= Beginning of Section =

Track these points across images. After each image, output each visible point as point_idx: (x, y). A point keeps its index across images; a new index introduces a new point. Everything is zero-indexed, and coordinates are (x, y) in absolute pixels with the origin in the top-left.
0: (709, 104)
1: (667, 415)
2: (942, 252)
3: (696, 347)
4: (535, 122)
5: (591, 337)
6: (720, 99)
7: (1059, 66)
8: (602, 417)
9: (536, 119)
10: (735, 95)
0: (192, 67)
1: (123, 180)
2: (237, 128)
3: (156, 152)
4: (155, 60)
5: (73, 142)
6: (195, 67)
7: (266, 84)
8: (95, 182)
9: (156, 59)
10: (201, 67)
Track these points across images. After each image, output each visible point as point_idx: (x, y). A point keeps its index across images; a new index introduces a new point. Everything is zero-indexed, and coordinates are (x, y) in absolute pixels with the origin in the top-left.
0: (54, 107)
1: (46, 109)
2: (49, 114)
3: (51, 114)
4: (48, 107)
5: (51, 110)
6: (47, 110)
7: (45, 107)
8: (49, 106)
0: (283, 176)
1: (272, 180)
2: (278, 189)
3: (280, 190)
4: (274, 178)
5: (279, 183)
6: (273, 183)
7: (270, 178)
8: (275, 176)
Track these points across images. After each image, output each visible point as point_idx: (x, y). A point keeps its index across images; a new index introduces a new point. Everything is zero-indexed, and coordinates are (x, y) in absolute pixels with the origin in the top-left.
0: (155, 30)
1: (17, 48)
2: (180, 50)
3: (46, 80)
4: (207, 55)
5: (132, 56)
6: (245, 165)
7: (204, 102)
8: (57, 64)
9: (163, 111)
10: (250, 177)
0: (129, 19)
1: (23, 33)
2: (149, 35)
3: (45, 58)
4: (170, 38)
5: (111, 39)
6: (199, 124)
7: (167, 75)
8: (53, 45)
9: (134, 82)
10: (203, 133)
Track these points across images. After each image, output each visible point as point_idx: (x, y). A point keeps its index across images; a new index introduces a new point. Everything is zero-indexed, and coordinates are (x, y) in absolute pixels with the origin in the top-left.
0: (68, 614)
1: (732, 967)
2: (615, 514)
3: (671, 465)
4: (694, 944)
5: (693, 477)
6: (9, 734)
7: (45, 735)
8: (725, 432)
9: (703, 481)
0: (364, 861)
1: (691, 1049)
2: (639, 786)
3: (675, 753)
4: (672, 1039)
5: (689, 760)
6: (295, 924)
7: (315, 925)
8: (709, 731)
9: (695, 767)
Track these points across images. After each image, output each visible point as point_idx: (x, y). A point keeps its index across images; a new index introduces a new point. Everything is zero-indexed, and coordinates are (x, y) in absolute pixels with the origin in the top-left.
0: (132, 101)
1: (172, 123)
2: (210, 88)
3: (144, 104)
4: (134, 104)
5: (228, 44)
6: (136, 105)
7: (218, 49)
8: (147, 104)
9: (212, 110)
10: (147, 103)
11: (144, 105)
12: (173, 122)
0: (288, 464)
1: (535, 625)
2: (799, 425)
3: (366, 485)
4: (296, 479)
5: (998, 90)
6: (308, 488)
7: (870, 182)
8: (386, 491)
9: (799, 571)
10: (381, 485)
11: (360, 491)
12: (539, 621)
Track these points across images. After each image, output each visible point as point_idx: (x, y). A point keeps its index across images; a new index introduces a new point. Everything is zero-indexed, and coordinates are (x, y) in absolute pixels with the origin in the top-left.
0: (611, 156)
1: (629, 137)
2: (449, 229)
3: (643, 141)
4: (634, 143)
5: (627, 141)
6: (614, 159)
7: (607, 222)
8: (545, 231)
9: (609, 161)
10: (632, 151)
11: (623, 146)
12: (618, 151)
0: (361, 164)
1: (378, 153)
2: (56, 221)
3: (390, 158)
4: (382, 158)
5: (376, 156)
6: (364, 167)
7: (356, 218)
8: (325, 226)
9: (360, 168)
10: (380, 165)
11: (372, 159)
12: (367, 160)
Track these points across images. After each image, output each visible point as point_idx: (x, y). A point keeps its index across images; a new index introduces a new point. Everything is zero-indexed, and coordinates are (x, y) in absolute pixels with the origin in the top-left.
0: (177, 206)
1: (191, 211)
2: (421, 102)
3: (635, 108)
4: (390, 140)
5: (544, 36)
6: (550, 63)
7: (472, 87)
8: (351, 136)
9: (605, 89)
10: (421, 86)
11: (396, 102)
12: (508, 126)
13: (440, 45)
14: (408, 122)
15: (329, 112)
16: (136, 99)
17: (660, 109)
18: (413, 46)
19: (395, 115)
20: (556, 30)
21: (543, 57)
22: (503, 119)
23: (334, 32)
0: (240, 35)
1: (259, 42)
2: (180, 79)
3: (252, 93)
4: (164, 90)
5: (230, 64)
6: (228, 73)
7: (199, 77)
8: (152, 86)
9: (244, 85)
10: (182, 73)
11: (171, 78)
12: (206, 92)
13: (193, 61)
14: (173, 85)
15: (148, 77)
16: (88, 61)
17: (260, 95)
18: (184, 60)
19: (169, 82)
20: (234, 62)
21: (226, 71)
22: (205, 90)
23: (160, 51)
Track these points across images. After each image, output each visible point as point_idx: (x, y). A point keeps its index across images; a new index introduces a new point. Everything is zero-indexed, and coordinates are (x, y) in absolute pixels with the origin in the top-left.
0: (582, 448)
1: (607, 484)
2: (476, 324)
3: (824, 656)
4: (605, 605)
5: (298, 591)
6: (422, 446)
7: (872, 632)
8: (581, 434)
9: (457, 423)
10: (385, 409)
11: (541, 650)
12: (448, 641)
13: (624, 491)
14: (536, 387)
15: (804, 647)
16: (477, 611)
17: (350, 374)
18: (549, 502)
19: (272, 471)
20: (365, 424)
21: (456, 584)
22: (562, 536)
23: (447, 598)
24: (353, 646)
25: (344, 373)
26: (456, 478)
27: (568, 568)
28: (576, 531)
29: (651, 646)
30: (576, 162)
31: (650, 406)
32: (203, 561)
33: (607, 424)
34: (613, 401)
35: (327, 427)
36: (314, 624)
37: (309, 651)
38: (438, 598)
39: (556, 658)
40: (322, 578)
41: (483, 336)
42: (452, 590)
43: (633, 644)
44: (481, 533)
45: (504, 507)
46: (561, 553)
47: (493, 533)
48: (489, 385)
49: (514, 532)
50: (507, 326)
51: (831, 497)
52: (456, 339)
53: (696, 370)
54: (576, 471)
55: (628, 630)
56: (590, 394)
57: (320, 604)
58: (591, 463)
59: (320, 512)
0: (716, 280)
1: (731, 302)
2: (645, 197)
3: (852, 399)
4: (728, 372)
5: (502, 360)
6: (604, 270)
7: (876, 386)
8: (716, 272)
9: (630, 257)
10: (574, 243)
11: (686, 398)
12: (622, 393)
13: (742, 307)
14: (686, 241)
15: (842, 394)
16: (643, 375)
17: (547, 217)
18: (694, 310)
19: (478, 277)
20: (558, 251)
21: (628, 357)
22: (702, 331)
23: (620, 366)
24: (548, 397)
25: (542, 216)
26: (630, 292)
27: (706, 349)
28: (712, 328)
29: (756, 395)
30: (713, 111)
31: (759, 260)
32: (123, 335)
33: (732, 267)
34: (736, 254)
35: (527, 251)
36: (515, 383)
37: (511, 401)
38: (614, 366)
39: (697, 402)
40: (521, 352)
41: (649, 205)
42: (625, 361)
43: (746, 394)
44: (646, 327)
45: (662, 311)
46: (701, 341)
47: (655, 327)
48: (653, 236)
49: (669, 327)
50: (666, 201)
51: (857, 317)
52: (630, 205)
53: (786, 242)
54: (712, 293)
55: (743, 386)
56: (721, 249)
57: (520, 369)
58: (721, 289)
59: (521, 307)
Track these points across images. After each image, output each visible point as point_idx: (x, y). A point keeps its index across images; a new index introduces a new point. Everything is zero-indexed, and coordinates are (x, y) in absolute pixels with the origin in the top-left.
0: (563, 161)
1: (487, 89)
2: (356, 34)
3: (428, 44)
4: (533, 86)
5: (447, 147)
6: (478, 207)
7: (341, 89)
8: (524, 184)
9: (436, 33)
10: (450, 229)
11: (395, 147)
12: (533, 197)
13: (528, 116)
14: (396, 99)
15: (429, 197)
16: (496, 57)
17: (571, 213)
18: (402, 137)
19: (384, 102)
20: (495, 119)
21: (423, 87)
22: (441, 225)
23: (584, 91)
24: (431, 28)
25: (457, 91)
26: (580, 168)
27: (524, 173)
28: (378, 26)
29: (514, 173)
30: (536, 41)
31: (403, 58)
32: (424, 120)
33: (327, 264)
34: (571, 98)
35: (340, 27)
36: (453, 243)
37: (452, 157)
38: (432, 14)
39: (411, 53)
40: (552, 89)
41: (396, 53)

= End of Section =

Activity:
Copy exactly the stretch of data above from the line with "12: (448, 641)" through the line with "30: (576, 162)", and omit all other lines.

Response for this exercise:
12: (448, 641)
13: (624, 491)
14: (536, 387)
15: (804, 647)
16: (477, 611)
17: (350, 374)
18: (549, 502)
19: (272, 471)
20: (365, 424)
21: (456, 584)
22: (562, 536)
23: (447, 598)
24: (353, 646)
25: (344, 373)
26: (456, 478)
27: (568, 568)
28: (576, 531)
29: (651, 646)
30: (576, 162)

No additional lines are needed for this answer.